ABOUT THIS TASK
On every line of the listing, check for "circle"; copy the lines that have it.

[INFORMATION PROVIDED Boundary: Start]

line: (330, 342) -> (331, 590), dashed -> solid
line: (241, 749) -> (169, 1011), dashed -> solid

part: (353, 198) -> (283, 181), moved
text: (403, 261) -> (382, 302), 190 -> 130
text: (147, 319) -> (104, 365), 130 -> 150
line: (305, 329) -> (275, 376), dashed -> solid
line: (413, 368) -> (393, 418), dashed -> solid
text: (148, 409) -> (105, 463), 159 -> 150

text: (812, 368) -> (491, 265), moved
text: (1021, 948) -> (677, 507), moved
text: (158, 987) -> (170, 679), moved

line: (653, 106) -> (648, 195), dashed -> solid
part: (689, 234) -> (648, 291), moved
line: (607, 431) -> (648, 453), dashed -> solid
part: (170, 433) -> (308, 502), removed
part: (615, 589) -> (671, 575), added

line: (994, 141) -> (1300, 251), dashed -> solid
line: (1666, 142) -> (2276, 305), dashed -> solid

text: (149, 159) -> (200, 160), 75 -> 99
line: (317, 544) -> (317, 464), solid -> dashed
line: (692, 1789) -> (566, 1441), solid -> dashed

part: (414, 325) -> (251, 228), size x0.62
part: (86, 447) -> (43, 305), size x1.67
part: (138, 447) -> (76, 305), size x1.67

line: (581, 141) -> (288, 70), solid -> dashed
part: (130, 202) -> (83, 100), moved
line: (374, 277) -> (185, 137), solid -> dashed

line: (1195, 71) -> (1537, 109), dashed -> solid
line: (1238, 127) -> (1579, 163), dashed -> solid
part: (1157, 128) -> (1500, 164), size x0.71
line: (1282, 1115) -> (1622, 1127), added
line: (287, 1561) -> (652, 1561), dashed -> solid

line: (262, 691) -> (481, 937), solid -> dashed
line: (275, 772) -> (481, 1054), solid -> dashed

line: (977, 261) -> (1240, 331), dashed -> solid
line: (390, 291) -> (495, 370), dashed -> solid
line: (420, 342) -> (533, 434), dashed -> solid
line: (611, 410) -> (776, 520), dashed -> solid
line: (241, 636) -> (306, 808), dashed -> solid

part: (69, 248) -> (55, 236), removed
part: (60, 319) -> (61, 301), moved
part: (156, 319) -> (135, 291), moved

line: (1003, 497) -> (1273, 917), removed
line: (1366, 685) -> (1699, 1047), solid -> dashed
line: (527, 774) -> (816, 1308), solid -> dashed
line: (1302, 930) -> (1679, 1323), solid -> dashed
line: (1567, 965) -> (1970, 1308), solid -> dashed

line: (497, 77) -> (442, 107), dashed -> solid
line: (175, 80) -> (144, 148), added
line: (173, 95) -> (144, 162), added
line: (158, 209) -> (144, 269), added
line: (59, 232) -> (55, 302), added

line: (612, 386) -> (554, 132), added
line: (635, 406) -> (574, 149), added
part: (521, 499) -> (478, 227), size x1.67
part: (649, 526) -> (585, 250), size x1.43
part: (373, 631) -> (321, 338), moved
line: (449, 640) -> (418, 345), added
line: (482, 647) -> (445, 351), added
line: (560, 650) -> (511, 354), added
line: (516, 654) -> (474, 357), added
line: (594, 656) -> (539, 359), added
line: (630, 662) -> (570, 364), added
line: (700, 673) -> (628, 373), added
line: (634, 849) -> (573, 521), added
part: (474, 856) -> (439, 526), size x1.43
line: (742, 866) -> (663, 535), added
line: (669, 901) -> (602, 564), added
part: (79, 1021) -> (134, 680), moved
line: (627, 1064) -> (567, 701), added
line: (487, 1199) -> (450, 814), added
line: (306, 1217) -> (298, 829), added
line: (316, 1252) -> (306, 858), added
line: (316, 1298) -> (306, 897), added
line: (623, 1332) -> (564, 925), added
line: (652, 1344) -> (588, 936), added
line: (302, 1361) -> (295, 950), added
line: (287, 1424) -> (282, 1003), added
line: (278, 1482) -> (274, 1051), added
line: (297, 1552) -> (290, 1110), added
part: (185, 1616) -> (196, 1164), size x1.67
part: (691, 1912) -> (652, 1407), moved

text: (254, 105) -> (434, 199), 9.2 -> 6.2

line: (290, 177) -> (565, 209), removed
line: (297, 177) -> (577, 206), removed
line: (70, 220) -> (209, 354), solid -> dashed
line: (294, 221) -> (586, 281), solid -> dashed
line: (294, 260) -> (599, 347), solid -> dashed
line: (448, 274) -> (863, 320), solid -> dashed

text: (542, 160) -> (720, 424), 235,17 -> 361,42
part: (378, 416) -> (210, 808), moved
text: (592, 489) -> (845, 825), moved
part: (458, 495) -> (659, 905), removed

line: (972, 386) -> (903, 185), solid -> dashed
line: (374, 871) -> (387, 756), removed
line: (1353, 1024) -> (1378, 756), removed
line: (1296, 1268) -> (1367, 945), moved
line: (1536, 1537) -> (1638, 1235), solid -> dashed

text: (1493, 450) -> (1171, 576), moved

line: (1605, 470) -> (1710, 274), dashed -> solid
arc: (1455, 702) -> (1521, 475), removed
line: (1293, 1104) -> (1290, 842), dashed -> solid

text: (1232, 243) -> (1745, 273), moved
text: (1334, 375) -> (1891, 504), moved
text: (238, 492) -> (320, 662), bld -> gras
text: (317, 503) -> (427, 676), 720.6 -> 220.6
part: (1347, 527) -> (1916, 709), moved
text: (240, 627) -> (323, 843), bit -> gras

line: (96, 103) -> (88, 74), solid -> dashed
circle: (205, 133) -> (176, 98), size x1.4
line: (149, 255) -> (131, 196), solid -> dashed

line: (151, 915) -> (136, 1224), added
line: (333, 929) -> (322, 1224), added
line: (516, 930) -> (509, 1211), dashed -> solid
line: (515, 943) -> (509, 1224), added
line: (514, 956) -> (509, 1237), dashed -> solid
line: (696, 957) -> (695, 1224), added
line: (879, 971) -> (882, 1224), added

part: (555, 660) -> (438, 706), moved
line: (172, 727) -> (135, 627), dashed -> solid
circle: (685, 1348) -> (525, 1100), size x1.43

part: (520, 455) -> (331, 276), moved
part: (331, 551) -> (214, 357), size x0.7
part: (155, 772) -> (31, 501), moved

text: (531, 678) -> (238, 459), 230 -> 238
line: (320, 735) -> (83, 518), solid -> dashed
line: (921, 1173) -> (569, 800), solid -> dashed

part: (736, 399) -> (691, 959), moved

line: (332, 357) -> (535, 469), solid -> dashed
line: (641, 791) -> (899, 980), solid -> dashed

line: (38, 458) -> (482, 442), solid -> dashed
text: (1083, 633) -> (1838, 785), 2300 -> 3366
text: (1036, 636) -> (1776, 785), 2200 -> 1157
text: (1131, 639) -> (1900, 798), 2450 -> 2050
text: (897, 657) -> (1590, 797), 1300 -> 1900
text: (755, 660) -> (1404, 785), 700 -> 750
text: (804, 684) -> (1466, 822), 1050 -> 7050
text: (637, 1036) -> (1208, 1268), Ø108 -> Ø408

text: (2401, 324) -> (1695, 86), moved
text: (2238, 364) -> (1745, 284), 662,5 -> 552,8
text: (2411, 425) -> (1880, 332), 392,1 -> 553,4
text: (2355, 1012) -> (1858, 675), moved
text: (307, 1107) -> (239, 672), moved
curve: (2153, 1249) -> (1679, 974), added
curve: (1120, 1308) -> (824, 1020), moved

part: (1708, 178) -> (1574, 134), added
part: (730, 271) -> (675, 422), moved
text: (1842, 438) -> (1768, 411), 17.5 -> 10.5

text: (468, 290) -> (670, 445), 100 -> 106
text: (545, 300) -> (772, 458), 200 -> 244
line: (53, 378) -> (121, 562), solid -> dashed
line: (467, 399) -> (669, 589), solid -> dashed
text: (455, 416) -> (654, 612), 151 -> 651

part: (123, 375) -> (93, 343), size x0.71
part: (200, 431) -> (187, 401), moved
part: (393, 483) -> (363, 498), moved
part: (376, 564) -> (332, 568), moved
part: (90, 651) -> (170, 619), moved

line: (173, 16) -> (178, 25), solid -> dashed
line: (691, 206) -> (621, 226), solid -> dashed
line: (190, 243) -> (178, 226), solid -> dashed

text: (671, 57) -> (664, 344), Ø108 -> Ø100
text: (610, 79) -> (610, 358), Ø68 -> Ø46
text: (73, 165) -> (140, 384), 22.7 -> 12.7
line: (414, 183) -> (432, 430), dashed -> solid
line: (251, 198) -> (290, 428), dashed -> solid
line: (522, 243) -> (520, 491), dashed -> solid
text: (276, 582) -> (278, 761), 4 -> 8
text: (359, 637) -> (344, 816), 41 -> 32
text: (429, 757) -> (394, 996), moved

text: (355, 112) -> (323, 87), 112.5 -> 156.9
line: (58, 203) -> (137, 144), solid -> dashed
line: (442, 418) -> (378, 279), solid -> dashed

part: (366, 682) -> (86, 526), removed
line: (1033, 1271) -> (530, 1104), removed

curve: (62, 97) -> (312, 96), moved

[INFORMATION PROVIDED Boundary: End]

ANSWER TO THIS TASK
circle: (205, 133) -> (176, 98), size x1.4
circle: (685, 1348) -> (525, 1100), size x1.43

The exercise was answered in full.